# What Time Is It?  Adventure Time!



## Werebat (Oct 5, 2013)

"I think 2013 will go down in pop culture as the year of the geek. I can’t think of any other time in my life when everything I love is front and center, in-your-face, practically mainstream. The rpg industry has had an explosion of creativity, with really great games like 13th Age, Numenera, and Star Wars: Edge of the Empire quickly taking the foreground. Fantasy-based shows like Once Upon a Time and Arrow are back for a second season, and new geek shows like Marvel’s Agents of S.H.I.E.L.D., Heroes of Cosplay, and Fangasm are flooding the tv channels."
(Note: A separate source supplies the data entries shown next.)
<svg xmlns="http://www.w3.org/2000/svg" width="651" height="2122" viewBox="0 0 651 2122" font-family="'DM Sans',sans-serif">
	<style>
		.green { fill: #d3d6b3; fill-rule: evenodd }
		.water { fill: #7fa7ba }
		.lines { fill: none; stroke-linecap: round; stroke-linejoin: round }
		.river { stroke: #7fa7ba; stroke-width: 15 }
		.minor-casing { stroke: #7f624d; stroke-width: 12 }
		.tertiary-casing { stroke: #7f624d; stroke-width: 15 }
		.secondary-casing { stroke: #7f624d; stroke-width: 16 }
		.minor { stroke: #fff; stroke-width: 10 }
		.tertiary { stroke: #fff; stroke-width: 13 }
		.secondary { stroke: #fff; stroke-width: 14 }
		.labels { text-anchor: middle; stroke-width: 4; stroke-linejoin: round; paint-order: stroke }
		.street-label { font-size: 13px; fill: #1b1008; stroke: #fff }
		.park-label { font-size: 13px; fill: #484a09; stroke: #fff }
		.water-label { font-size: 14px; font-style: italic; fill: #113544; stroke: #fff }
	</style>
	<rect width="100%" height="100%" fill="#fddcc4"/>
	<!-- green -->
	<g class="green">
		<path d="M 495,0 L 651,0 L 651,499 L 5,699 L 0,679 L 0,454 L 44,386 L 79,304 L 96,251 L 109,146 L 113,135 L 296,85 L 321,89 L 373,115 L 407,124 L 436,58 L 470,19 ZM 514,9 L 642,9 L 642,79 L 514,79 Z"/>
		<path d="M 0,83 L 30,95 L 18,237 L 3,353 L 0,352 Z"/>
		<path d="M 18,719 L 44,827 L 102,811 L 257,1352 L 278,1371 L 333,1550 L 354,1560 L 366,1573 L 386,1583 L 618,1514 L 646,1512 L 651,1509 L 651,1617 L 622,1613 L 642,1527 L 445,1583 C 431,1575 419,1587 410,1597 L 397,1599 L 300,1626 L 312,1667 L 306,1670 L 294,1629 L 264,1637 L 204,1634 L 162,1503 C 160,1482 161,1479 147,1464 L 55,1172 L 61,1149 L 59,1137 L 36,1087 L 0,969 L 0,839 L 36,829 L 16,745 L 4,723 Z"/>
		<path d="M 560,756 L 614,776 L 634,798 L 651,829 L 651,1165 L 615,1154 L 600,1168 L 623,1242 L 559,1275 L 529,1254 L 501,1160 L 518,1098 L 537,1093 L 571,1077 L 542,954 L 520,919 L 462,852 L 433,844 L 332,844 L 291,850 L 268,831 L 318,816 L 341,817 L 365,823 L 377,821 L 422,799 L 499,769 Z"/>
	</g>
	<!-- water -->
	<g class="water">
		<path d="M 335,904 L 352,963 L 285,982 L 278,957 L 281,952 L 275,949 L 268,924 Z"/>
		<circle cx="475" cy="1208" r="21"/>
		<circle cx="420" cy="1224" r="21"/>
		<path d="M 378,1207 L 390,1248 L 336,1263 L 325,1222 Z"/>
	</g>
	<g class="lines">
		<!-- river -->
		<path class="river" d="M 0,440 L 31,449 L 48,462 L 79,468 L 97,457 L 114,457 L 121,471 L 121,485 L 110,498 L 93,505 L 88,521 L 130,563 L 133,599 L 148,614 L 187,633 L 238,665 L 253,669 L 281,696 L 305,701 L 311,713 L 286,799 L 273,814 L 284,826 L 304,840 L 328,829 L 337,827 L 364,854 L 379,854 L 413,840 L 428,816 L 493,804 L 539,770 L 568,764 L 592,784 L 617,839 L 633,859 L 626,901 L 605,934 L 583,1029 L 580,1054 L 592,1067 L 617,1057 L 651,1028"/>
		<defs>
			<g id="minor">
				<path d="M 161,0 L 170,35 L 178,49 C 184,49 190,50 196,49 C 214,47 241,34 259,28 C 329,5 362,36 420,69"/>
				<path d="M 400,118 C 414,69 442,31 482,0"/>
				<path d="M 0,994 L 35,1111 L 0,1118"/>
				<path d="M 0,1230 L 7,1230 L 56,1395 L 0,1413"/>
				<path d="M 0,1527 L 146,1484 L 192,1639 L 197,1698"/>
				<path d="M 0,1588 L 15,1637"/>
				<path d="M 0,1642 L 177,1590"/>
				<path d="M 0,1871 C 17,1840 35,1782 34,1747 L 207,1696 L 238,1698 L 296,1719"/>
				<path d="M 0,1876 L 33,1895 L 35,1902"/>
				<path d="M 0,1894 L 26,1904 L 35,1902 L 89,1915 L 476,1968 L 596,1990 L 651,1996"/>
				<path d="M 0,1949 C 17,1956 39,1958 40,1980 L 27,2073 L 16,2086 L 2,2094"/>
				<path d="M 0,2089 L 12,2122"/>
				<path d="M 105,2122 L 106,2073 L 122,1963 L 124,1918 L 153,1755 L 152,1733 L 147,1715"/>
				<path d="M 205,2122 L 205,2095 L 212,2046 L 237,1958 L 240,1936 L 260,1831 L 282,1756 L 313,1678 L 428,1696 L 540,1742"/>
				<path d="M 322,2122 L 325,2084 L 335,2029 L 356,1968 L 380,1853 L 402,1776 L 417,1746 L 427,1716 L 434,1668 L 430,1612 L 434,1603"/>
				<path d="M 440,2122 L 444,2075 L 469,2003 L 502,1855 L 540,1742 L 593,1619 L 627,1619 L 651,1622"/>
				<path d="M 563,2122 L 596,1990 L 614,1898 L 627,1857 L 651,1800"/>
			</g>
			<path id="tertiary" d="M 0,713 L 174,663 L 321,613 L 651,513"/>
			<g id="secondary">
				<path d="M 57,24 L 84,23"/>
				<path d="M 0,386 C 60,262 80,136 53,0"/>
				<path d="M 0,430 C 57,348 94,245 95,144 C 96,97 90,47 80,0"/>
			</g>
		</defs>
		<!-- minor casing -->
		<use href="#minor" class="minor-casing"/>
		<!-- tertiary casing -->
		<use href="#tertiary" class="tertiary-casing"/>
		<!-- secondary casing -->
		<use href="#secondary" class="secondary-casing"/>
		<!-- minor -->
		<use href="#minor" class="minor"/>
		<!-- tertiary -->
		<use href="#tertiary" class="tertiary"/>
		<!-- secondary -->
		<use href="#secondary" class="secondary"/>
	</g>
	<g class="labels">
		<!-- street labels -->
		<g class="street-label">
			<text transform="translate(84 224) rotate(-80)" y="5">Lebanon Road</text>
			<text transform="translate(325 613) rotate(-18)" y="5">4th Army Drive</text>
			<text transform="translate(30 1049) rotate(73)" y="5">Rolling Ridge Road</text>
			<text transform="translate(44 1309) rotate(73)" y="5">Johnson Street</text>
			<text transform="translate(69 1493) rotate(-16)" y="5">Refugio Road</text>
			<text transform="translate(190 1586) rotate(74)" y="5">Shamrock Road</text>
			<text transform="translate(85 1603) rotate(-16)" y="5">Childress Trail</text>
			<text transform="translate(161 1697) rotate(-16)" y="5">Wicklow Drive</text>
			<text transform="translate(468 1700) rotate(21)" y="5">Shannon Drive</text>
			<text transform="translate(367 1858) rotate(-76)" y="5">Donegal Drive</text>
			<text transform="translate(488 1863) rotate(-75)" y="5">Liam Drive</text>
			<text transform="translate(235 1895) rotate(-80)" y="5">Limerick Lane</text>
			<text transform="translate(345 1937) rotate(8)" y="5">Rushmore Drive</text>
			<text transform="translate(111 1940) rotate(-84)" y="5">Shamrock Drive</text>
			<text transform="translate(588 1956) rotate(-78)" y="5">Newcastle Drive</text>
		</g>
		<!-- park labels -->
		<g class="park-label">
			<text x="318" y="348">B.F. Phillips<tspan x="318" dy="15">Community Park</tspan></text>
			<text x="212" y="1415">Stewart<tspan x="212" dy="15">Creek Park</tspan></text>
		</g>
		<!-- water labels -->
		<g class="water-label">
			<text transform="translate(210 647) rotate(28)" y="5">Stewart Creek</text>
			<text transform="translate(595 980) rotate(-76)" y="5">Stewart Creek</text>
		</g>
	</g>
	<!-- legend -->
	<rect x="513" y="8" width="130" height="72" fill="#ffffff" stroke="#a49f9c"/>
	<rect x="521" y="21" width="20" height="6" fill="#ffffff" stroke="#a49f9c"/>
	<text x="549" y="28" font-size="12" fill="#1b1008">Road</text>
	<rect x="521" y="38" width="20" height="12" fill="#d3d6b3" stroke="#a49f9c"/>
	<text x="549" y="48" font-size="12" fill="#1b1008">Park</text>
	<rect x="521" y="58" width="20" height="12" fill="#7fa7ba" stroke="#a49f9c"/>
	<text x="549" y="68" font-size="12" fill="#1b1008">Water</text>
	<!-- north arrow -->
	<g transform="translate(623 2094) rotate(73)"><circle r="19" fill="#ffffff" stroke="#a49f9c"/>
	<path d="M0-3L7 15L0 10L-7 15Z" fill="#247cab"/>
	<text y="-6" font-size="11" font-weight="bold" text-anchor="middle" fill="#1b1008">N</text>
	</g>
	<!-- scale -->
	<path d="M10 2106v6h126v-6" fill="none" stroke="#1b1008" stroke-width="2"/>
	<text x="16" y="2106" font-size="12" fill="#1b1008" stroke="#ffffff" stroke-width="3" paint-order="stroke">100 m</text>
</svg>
I...  I've never heard of any of these things.

Now I just feel old.


----------



## frankthedm (Oct 5, 2013)

delete this


----------



## Kinak (Oct 23, 2013)

Great overview!

Seriously, I don't watch TV at all, so it's nice to know what's out there. My spouse and I might grab a modern TV show after we catch up on Star Trek... but we're in Season 2 of the Original Series now.

Not a show, but I'm still working out the kinks of Legend of Zelda (or WoW raid) style bosses in Pathfinder. It's certainly been an interesting experience 

Cheers!
Kinak


----------